The salad bar is operated within the produce department, creating a bridge between produce and food service. Still, while serving as a transitional operation, the salad bar doesn't come under the purview of either department. Instead, a Ready-to-Eat Department has been instituted at Ultra Mart. This section includes all the SKUs on the salad bar, along with other precut fruits and vegetables; basically, anything prepared for a customer's meal.
Everything is broken out. As a result, the Ready-to-Eat Department has its own labor schedule and budget. A manager oversees the area, and is ultimately responsible for the gross profit, said Farrell.
"The salad bar brings a food-service element to produce," he said. "It serves as a perfect crossover between produce and food service."
Farrell estimates that the bars are responsible for 1% of total store sales. During the spring and summer, when customers are more interested in salads, that figure can go as high as 1.5%.
"We think that the salad bar is one of the most significant statements of us being in the fresh game," he said. "Produce is the first department in the shopping pattern, and the bar, with its size and presentation, has the highest visual."
Ultra Mart is bucking the national trend of removing salad bars. Most retailers say this is happening because of labor issues, coupled with the difficulty of keeping a salad bar looking fresh and well-stocked.

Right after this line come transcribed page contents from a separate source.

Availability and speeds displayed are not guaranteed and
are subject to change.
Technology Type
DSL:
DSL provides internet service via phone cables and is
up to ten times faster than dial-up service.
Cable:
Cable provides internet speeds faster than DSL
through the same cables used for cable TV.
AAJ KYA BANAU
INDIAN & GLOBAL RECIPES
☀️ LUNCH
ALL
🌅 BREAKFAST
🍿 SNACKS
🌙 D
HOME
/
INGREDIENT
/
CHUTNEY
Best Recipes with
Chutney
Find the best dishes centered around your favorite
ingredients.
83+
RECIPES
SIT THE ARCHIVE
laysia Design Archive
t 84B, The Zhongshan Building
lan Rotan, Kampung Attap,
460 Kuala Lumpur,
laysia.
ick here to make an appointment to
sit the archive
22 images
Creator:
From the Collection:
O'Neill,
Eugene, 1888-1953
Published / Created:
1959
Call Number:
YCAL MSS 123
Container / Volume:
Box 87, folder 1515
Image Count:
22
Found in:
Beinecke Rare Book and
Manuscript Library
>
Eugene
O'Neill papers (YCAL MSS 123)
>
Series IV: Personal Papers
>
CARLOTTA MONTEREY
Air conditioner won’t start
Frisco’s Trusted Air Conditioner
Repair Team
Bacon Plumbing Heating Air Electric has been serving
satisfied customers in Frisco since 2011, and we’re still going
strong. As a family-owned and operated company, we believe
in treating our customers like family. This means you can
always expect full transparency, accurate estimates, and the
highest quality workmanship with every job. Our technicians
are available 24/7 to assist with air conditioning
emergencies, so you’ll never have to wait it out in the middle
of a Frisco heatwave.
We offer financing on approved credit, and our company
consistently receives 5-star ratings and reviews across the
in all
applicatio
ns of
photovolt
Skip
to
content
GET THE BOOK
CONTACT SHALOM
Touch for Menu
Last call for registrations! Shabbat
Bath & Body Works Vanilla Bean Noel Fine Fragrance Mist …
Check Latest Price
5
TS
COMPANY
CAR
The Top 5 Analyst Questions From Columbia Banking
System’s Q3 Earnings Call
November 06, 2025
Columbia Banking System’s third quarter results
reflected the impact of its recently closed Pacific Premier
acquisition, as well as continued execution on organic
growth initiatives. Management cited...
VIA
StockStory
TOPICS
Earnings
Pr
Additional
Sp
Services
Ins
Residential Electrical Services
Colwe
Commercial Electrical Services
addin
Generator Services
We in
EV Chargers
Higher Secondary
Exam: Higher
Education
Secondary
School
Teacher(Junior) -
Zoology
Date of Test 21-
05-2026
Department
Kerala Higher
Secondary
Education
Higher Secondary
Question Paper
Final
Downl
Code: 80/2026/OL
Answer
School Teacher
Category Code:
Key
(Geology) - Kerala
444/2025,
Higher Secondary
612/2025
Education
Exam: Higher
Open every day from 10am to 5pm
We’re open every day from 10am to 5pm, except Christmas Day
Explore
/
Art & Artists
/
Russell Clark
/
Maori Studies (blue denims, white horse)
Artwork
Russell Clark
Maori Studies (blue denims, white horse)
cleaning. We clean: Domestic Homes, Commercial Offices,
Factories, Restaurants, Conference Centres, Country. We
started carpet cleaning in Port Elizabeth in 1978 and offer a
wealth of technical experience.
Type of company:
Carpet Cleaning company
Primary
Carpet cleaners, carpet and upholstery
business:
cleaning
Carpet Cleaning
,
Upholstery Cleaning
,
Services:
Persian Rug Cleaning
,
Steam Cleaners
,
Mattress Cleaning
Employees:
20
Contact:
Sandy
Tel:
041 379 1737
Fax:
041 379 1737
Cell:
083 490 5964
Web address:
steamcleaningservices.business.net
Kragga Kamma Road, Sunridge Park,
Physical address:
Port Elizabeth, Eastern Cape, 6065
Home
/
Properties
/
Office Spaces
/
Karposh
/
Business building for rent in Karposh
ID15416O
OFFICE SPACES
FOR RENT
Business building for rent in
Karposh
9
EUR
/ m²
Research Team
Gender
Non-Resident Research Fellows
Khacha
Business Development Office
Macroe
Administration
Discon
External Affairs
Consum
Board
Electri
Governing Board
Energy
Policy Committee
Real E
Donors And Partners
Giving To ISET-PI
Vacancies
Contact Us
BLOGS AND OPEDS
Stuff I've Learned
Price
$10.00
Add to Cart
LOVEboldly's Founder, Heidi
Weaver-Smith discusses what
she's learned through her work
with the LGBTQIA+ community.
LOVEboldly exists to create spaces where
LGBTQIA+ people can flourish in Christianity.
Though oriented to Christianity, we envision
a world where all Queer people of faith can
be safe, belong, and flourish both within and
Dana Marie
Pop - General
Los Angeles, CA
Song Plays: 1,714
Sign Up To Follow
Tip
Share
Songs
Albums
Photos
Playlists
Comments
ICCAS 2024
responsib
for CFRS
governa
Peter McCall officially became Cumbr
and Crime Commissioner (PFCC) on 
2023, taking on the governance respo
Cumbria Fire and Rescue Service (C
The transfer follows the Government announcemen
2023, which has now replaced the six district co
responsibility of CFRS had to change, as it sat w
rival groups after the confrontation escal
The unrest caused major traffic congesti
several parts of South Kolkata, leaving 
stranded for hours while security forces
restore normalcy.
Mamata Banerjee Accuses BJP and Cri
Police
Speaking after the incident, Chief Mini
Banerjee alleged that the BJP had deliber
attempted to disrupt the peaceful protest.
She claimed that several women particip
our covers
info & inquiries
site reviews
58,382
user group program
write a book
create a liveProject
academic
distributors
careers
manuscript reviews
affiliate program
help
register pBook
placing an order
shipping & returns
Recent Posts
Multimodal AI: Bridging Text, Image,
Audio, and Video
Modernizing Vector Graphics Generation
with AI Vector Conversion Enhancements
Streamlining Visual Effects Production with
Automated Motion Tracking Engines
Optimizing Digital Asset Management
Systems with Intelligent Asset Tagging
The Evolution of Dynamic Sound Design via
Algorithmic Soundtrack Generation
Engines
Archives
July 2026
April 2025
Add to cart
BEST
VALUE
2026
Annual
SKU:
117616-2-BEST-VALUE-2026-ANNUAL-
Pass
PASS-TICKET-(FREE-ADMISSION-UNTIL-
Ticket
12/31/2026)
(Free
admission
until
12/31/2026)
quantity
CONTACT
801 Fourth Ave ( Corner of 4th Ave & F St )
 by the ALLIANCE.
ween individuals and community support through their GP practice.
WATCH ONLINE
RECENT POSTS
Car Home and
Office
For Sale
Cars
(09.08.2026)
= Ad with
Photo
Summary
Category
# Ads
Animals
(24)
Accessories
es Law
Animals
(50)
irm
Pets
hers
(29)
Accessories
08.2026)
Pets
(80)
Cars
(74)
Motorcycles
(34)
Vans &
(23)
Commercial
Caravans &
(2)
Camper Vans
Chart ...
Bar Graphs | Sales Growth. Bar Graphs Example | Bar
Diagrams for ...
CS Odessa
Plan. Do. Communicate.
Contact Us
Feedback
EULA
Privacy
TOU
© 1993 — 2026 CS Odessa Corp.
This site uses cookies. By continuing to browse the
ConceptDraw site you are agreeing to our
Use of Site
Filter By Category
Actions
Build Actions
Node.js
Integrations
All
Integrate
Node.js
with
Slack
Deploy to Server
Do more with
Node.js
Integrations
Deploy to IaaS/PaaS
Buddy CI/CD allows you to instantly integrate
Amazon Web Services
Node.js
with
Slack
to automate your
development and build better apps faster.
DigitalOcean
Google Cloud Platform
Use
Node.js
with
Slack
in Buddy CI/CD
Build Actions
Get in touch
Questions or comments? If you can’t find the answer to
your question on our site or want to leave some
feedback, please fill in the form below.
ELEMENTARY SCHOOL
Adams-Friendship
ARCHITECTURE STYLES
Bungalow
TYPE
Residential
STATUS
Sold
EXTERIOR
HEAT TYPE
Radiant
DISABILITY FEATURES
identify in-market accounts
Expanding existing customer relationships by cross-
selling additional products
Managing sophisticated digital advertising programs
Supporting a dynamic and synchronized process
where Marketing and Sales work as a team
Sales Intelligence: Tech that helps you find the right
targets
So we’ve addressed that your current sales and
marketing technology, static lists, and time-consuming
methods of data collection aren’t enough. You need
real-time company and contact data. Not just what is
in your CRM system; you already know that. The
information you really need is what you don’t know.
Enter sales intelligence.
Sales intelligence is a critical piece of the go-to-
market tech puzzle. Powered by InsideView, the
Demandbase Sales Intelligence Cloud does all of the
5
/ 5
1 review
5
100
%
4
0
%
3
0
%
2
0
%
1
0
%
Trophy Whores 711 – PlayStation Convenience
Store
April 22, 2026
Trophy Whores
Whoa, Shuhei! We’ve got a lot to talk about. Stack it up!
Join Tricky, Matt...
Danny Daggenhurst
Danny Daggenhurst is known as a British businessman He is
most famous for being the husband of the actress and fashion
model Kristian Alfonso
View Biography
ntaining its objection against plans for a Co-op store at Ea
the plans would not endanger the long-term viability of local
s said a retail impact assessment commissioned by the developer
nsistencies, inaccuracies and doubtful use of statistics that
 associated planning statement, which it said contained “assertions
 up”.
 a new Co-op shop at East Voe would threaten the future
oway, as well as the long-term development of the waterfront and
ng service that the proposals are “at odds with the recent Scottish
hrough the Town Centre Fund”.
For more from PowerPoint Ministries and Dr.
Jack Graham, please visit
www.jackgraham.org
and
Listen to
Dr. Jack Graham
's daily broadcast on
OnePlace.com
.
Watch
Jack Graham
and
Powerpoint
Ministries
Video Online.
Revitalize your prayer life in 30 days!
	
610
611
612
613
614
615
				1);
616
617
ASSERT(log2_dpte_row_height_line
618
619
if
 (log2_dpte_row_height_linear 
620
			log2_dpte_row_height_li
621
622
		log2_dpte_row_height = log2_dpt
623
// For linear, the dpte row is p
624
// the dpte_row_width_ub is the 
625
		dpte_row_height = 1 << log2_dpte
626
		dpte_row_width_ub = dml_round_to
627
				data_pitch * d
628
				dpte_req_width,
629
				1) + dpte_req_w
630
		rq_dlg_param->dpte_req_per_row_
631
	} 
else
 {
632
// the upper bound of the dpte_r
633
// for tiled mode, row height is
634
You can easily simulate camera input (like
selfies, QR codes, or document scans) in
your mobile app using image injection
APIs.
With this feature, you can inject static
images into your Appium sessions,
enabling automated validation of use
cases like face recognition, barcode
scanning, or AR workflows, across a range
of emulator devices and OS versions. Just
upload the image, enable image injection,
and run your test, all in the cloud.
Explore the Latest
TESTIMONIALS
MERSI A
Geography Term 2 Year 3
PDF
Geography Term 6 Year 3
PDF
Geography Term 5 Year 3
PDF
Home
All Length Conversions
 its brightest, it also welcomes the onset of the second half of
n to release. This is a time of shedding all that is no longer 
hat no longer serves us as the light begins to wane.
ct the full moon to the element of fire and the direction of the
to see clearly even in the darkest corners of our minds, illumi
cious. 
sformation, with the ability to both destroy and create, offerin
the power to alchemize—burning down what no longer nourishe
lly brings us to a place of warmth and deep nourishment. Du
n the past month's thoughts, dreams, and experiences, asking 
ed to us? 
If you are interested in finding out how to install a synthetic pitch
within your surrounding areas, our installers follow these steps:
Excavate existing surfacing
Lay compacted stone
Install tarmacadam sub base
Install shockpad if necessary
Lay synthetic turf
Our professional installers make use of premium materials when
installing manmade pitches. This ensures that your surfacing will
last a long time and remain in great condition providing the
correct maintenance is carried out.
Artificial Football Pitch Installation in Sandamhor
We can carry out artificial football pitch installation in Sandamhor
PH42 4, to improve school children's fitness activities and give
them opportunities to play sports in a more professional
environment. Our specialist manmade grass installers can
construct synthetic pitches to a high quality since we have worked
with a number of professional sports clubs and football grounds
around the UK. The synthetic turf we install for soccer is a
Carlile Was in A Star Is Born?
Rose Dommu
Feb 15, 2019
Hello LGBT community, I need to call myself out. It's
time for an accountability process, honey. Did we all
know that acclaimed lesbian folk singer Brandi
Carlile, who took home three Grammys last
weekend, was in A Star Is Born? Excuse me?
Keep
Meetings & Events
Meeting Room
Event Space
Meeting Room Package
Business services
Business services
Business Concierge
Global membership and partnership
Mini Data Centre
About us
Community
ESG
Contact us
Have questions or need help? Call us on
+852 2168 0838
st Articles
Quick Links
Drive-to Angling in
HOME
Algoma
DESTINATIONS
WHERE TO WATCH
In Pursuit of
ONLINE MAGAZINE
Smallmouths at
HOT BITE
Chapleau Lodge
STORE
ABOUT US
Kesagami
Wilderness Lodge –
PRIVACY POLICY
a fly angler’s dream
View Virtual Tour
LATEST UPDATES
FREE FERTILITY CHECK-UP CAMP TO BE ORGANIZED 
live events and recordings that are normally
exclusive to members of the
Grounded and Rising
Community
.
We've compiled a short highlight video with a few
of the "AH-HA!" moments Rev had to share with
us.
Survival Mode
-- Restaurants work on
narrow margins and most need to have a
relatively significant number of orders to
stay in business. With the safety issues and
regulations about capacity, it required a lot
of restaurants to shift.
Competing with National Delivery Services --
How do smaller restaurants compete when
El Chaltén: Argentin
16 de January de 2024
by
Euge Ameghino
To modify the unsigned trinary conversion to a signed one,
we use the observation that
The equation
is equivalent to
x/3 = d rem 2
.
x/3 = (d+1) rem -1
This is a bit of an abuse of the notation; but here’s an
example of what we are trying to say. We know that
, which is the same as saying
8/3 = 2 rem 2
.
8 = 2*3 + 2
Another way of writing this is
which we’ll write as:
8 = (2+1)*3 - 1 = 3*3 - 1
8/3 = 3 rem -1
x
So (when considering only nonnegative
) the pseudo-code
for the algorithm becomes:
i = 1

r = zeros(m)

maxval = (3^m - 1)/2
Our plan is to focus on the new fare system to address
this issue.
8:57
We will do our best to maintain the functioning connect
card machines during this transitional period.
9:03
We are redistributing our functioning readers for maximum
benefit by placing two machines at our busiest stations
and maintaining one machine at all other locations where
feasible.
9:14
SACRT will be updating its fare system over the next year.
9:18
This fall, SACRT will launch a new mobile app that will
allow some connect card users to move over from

"Most retailers don't do it right," insisted Farrell. "They under-do the salad bar, and it's not impressive. Or it simply isn't visually pleasing. Ultimately, produce has to be fresh. What happens when operators try to cheat is that the quality edge comes off, consumer confidence goes down, and the operator loses sales."
What's needed, Farrell said, is a systematic commitment to produce rotation and product assortment. "It takes tremendous internal discipline," he pointed out. "The salad bar is more than a fixture and putting stuff on it. You have to be committed relentlessly to the concept of fresh."
When asked if options already positioned within the produce department might compete for sales, Farrell said: "Bag salads don't meet all the needs of the customers. The variety and selection of the Ready-to-Eat Department gives another option."
Ultra Mart's salad bar is utilized most during lunchtime. "It's unbelievable to see all the people around the salad bar, but the design helps the flow," said Farrell. "Where else can you get exactly what you want, in the amount you want. And it's better than a restaurant because we have the freshest product source -- our produce department."
Items for the salad bar are bought from the chain's produce, meat and dry-grocery department with internal store transfers. Ultra Mart maintains a 24-hour shelf life on perishables in the Ready-to-Eat Department.